I still see a few things that make me smile. They still have some of the old-fashioned bakeries there with to-die-for baked goods. I had the most fabulous cannoli when I was there. Also, there are two pasty shops on the main street. Some things will never change. (I had 4 pasties during my 9 days there.) The old pool hall is still there and of course, a wide variety of bars and taverns to choose from. Some of the names have changed, but you can still belly up there.
And there’s the Big Indian, as we call him.
Limited employment opportunities drive the young folks away. The economy is bad. While schools are bursting at the seams here in Virginia, up there, they are closing or consolidating students into centralized location. I ran by the old Norrie grade school that just shut it doors in June. Students will find space in a section of the high school no longer needed due to dwindling numbers.

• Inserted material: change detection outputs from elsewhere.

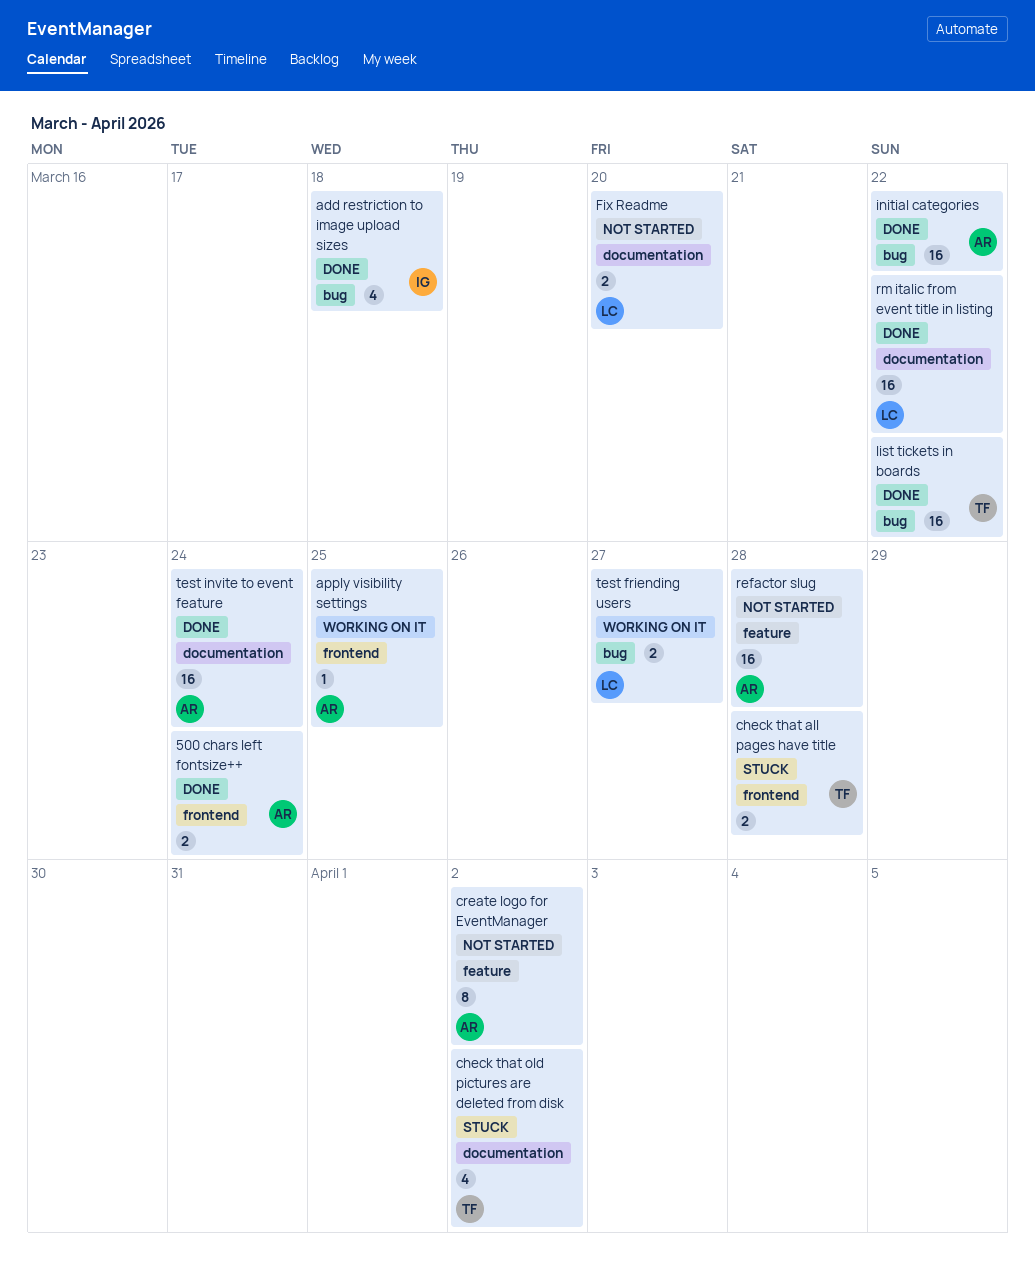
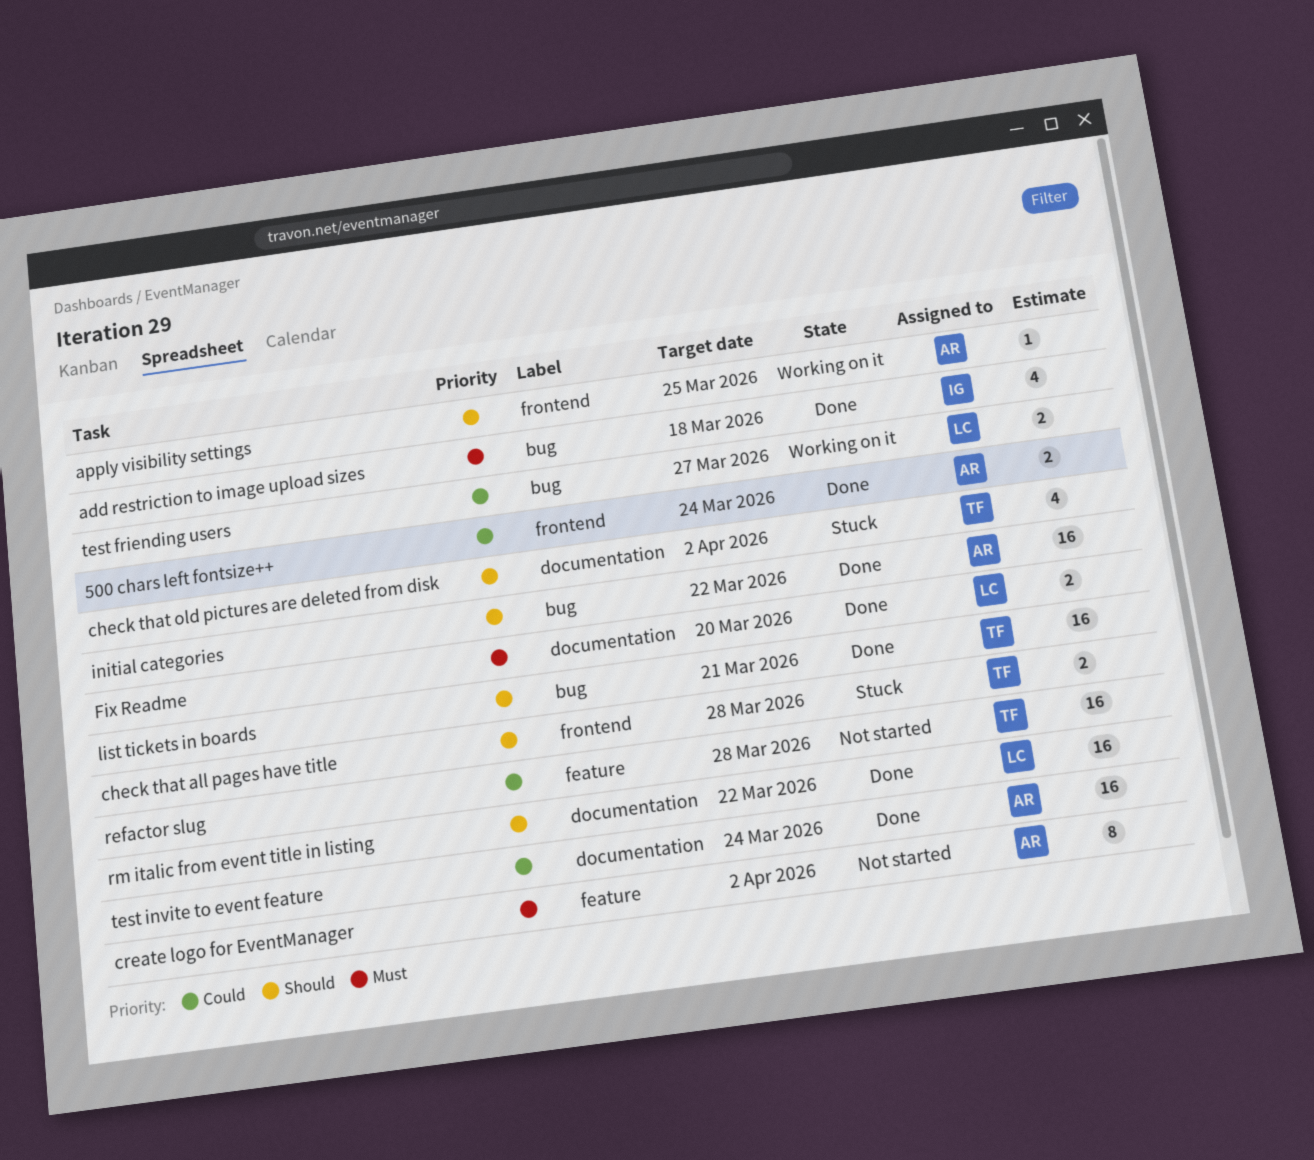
Fix Readme, status: Not started -> Done
list tickets in boards, due: Mar 22 -> Mar 21
refactor slug, owner: AR -> TF

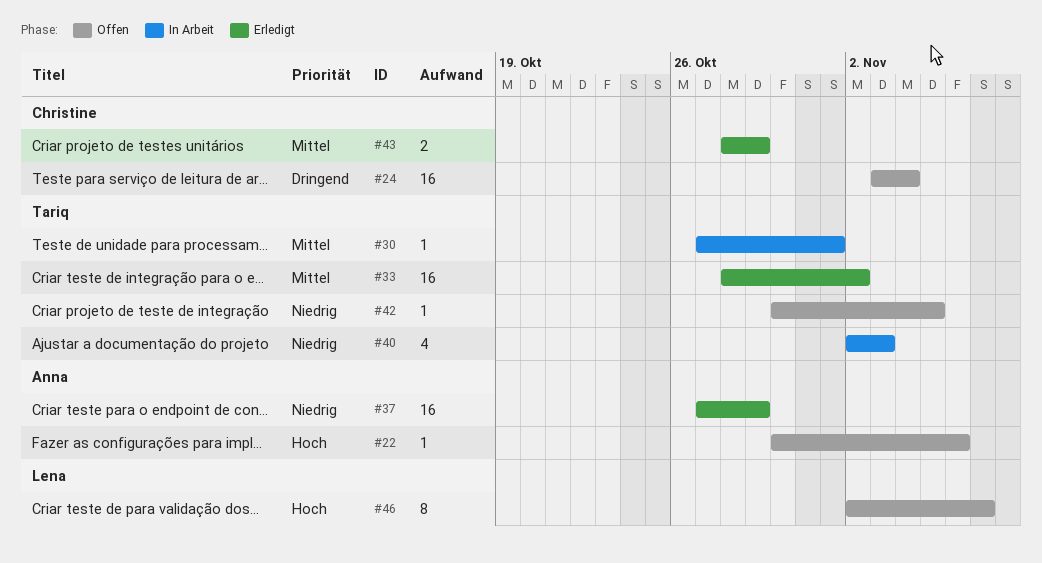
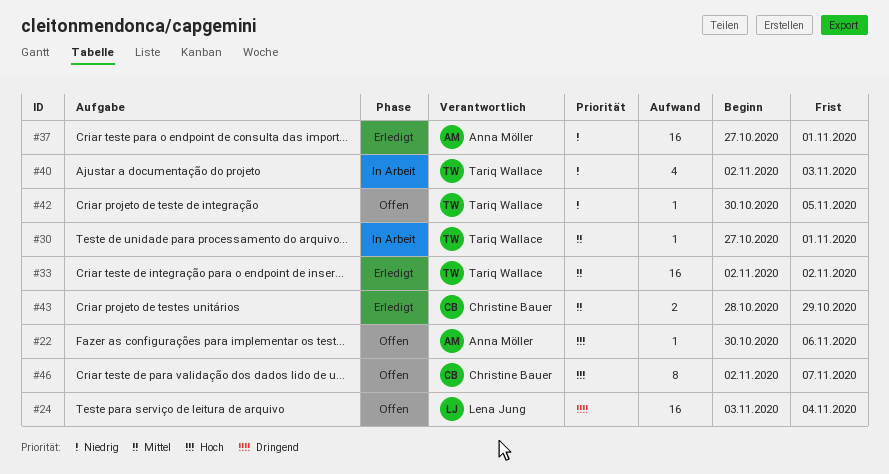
#24, owner: Christine Bauer -> Lena Jung
#33, start: Oct 28 -> Nov 2
#37, due: Oct 29 -> Nov 1
#46, owner: Lena Jung -> Christine Bauer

It’s no surprise I left. But in a way, it hurts to see the place that way. It saddens me. Progress has come, but in it’s wake the entire face of the town has changed.
So while I ran the streets on my vacation, I let the nostalgia eat me up in some ways. I let the memories weigh thick on my mind and my heart. I showed my sons the best parts of what is left and the things that progress will not take away - the lakes and rivers, the forests, the beauty of the place.
We’ll be back. I’ve gone, but I’ll be back.